Morante ha roto el molde. Es el toreo del pasado, el toreo del presente y abre la puerta del futuro. Viendo a Morante se ve el capote juguetón de Hillo, los recortes de don Fernando, la luminosidad de su hijo Rafael, el claroscuro barroco de Manolo Gonzalez, la inventiva deslizante de Pepe Ortíz. Viendo a Morante con los palos se ve banderillear con arte, como Juan Bienvenida cuando cuarteaba de poder a poder. Viendo a Morante se ve la muleta trágica y la embestida exprimida hasta el final de Juan Belmonte, la claridad acompasada y ligada de Manuel Chicuelo, unas veces la huella lejana de Paula y otras, como un destello, el empaque jondo de Curro.

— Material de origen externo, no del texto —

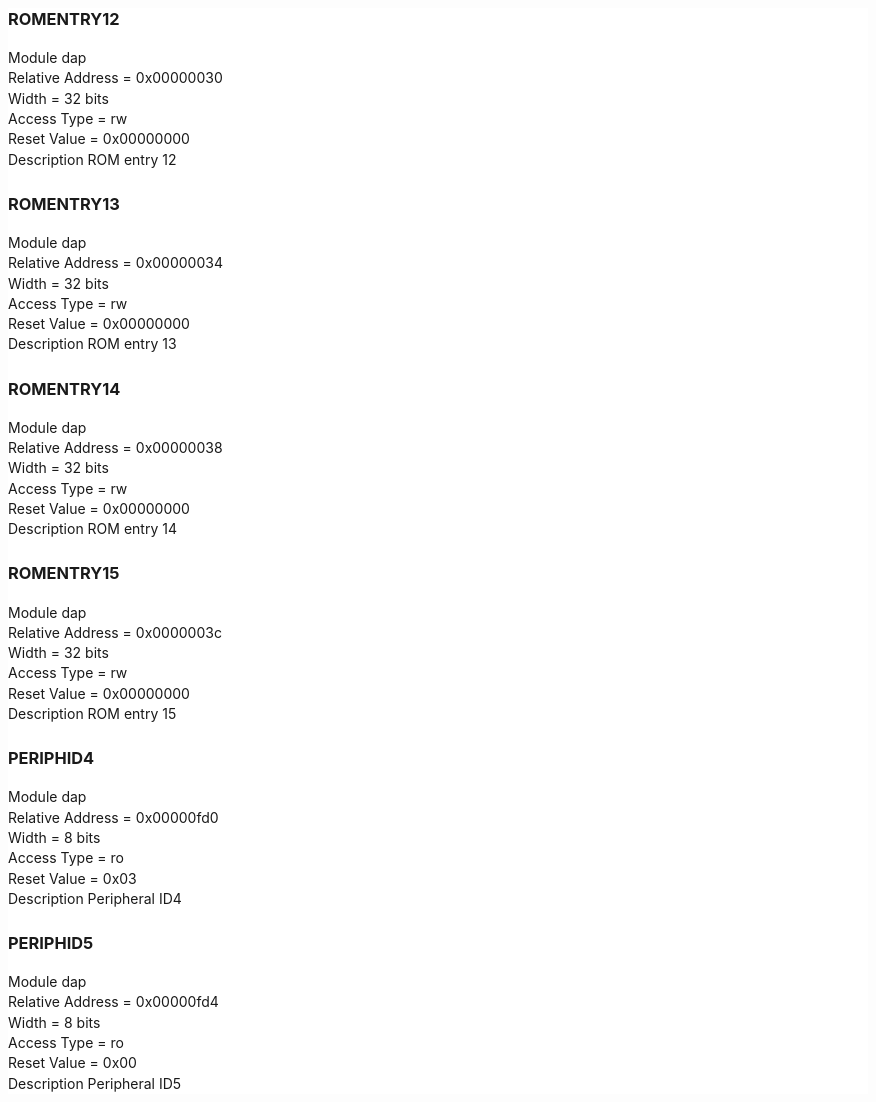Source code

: 
### ROMENTRY12  

Module dap  
Relative Address = 0x00000030  
Width = 32 bits  
Access Type = rw  
Reset Value = 0x00000000  
Description ROM entry 12  


### ROMENTRY13  

Module dap  
Relative Address = 0x00000034  
Width = 32 bits  
Access Type = rw  
Reset Value = 0x00000000  
Description ROM entry 13  


### ROMENTRY14  

Module dap  
Relative Address = 0x00000038  
Width = 32 bits  
Access Type = rw  
Reset Value = 0x00000000  
Description ROM entry 14  


### ROMENTRY15  

Module dap  
Relative Address = 0x0000003c  
Width = 32 bits  
Access Type = rw  
Reset Value = 0x00000000  
Description ROM entry 15  


### PERIPHID4  

Module dap  
Relative Address = 0x00000fd0  
Width = 8 bits  
Access Type = ro  
Reset Value = 0x03  
Description Peripheral ID4  


### PERIPHID5  

Module dap  
Relative Address = 0x00000fd4  
Width = 8 bits  
Access Type = ro  
Reset Value = 0x00  
Description Peripheral ID5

Pero Morante quiere ser José. No el artista de un día sino el torero magistral de todos los días. Y lo es. Lo fue en todas las corridas y lo ha sido en su centenaria tarde de Ubrique. En dos toros mostró todo el toreo. Con la capa, las banderillas y la muleta. Y si pinchó, hizo la suerte como mandan los cánones. Y si no estuvo conforme con su antológica tarde, incurrió en la sobredósis, ese más todavía que se exigen los toreros de estos tiempos cuando la faena está hecha, pero que con Morante no importa. Quizá por ello no mató aunque pinchó bien. Cortó dos orejas, pero la espada lo privó de otras dos y un rabo.
¿Por qué abre Morante la puerta del futuro? No por su arte, que es intransferible, sino por su ética, que es ejemplar. Si la Fiesta, agredida por tantos flancos, necesita revulsivos, voy a prodigar mi arte todas las tardes. Si hay que devolver la tauromaquia a todas las plazas, voy a torear en las más importantes y en las más olvidadas, en las ciudades y en los pueblos. Si un manto de silencio informativo quita fuerza a los toreros, voy a torear con todo ellos, con las figuras y con los que no lo són. Si la pandemia y la recesión taurina marginan a muchos ganaderos, voy a torear toros de todos los encastes, los preferidos y los preteridos, los nobles y los peligrosos.
Todo eso se celebraba en la gran fiesta morantiana de Ubrique. Pero a ella asistió un torero, Pablo Aguado, que no era el convidado de piedra. Y no lo fue porque toreó muy despacio, irrealmente despacio, con naturalidad bienvenidista, aroma vazqueño y ese deje sevillano en el que la elegancia oculta la gracia. No la gracia del gracioso, sino la gracia de quien tiene el ángel. Quizá a sus faenas les faltó la sobredósis. Para mí no. En el toreo, lo bien dicho no hay que repetirlo.